Issues running MQX in DDR on K70

avm · ‎11-27-2013

Happy Thanksgiving to all!

I'm trying to develop an MQX application that is a bootloader that resides in internal flash. It uses eGUI to initialize the LCDC and display status messages on the LCD screen, searches for an MQX application image on the SD card, loads it into DDR memory, and runs it. I'm close, but I'm running into problems: the loaded application starts up, and gets through MQX initialization, then crashes on the first interrupt.

Using the information from this thread, I have a simple MQX test application that the debugger can load into DDR memory, and it runs perfectly that way: https://community.freescale.com/thread/305368

But it doesn't run properly when launched by my bootloader. The BSPs for both the bootloader and application are configured to place the interrupt vectors in RAM. The application BSP has been modified according to the thread referenced above to not re-initialize the clock and DDR controller. I have verified that the bootloader properly loads the image into RAM by comparing the loaded RAM contents with the original image file contents. The bootloader transfers to the application by disabling interrupts, loading LR with 0xffffffff, loading SP with the initial value from the application's start vector, and branching to the PC from the application's start vector.

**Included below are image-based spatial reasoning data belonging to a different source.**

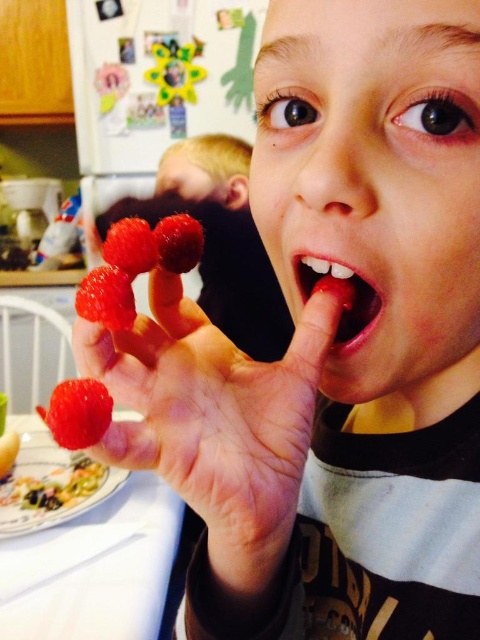
You are a chef preparing a dish that requires placing the shiny red raspberries at center onto the white glossy plate at lower left. The recipe specifies that the raspberries must be placed exactly 18 inches away from the plate. Based on the scene description, can you proceed with the current arrangement?

The shiny red raspberries at center and white glossy plate at lower left are 17.65 inches apart from each other. Since the required distance is 18 inches, the raspberries are slightly closer than needed. To comply with the recipe, you should move the raspberries or plate to increase the distance by approximately 0.35 inches.

You are a chef preparing a fruit platter and need to choose between the red matte strawberry at center and the shiny red strawberry at center. Which strawberry is shorter?

The red matte strawberry at center is shorter than the shiny red strawberry at center.

You are a chef preparing a fruit platter and see the shiny red raspberries at center and the white glossy plate at lower left. Which object is positioned to the right side?

The shiny red raspberries at center are positioned to the right of the white glossy plate at lower left.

My board has a buzzer, and I added a little test code to the loaded application to sound the alarm before it starts up MQX. I do get the beep during startup when the bootloader loads the code then launches the application, so I know it's getting that far. (If I use the full BSP that doesn't have the clock and DDR initialization sections trimmed out as per the above thread, then this beep doesn't happen: presumably re-initializing the clock and/or DDR controller affects the DDR refresh and corrupts the memory.)

If I step through the MQX initialization function _mqx(), I can see that the interrupt vectors gets properly set up, and the VTOR register points to them. Everything appears to initialize properly, all the way through creating the auto-start tasks. At the end of _mqx(), once everything is initialized, it calls _sched_start_internal() which simply executes an SVC instruction to generate a software interrupt to enter the scheduler. It is right around here where the application crashes, and interestingly, this is where I see the first difference in behavior between running this application directly from the debugger, and running it from the bootloader.

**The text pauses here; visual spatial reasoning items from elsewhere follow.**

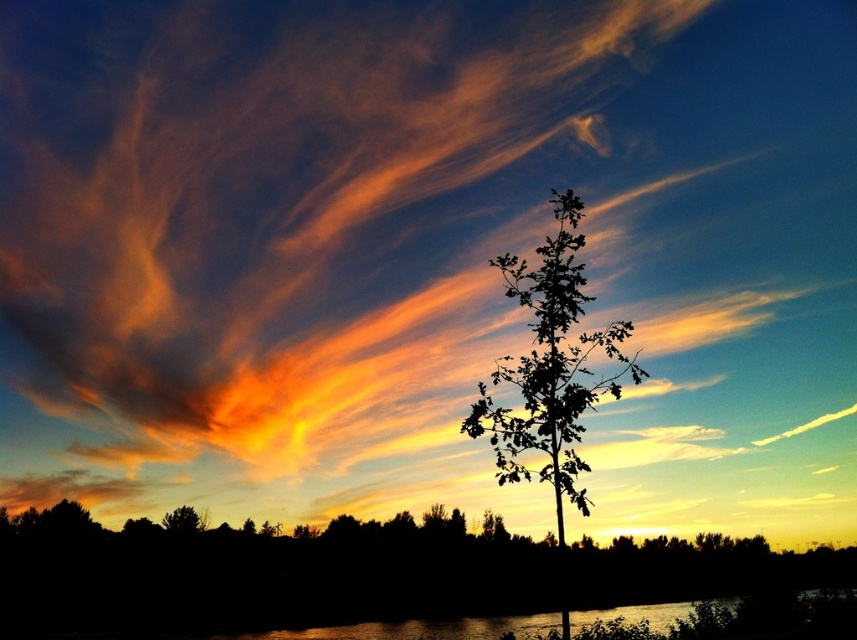
Question: Which object is closer to the camera taking this photo?

Choices:
 (A) silhouette leafy tree at center
 (B) green leafy tree at lower left

Answer: (A)

Question: Does silhouette leafy tree at center appear over green leafy tree at lower left?

Choices:
 (A) yes
 (B) no

Answer: (A)

Question: Among these objects, which one is nearest to the camera?

Choices:
 (A) silhouette leafy tree at center
 (B) green leafy tree at lower left

Answer: (A)

Question: Is the position of silhouette leafy tree at center less distant than that of green leafy tree at lower left?

Choices:
 (A) no
 (B) yes

Answer: (B)

Question: Which object appears closest to the camera in this image?

Choices:
 (A) green leafy tree at lower left
 (B) silhouette leafy tree at center

Answer: (B)

Question: Observing the image, what is the correct spatial positioning of silhouette leafy tree at center in reference to green leafy tree at lower left?

Choices:
 (A) above
 (B) below

Answer: (A)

When running from the debugger, the SVC call properly jumps through the SVCall vector to the _svc_handler() function. But when I step through the SVC call when launched by the bootloader, it either crashes immediately, or it reaches the CPSID instruction to disable interrupts at the beginning of _int_kernel_isr(), and stepping through that instruction causes a crash. So, when launched by the debugger, the SVC instruction reaches _svc_handler() as expected, but when launched from the bootloader it reaches the general interrupt ISR.

Looking at the ICSR register just before stepping through the SVC call, I see it has the value 0x00400000 (ISRPENDING) when launched from the debugger, and 0x0440f000 (PENDSTSET + ISRPENDING + exception 15 pending) when launched from the bootloader. So it looks like a SysTick interrupt is pending when the SVC instruction is executed, so it goes to process that interrupt first? But why does that cause a crash?

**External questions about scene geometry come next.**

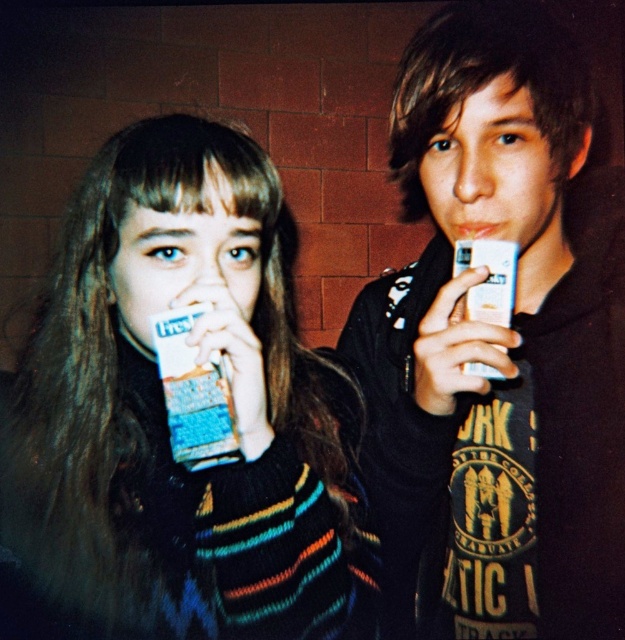
Between matte black phone at right and matte white teeth at upper center, which one has less height?

With less height is matte white teeth at upper center.

Is point (518, 115) more distant than point (485, 227)?

No, it is not.

Image resolution: width=625 pixels, height=640 pixels. I want to click on matte black phone at right, so click(x=512, y=328).

Can you confirm if knitted sweater at left is smaller than matte white teeth at upper center?

No.

Is point (126, 596) more distant than point (501, 230)?

No, it is not.

Which is behind, point (132, 385) or point (471, 224)?

The point (132, 385) is behind.

Find the location of a particular element. knitted sweater at left is located at coordinates (166, 422).

Is knitted sweater at left positioned behind matte black phone at right?

No, knitted sweater at left is in front of matte black phone at right.

Can you confirm if knitted sweater at left is shorter than matte black phone at right?

Correct, knitted sweater at left is not as tall as matte black phone at right.

What do you see at coordinates (166, 422) in the screenshot?
I see `knitted sweater at left` at bounding box center [166, 422].

Locate an element on the screen. The image size is (625, 640). knitted sweater at left is located at coordinates (166, 422).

Thinking that perhaps it can't handle an interrupt until the first time through the scheduler (maybe a different stack must be selected?) I tried clearing all of the SysTick registers to stop the counter before launching the application. It doesn't make any difference, the application still doesn't seem to get any farther than before. (Trying to step the debugger through the transition from the bootloader in flash to the application in DDR is not completely reliable, and since I've stopped the SysTick counter, I've not been able to step to the SVC call to see what difference that has had in the ICSR register.)

I've reached a brick wall, and have not been able to get past this point for many days.

Does anyone see anything I'm missing or something I'm doing wrong? Anybody got any ideas what I should try next or what I should look at?

Edit: I probably should've mentioned that it's MXQ 4.0 and Code Warrior 10.2, using a custom BSP on a custom board. The DDR memory configuration is identical to that on the K70 Tower board. The custom BSP is derived from the twrk70f120 BSP.

pravinfalcao · ‎03-09-2015

Hi,

I am also facing the same problem. After bootloader, application crashes in _sched_start_internal at SVC call. I think this question is till unanswered?? can anybody throws the light on this issue?

Please help.

Thanks,

Pravin

pravinfalcao · ‎03-13-2015

Hi,

Issue is SVC priority. If interrupts are disabled, then we will face this problem so make sure that interrupts are enabled before SVC instruction.

avm · ‎12-08-2013

I still need to investigate Bjoern's suggestions, but wanted to share a little more data I've collected in my recent attempts to get this working.

Keying off of the fact that the behavior is different under the two running conditions (bootloader and debugger) is consistently different but the memory contents are the same, there must be some register somewhere that has a different setup and is causing the different behavior. So I went looking for any register content differences.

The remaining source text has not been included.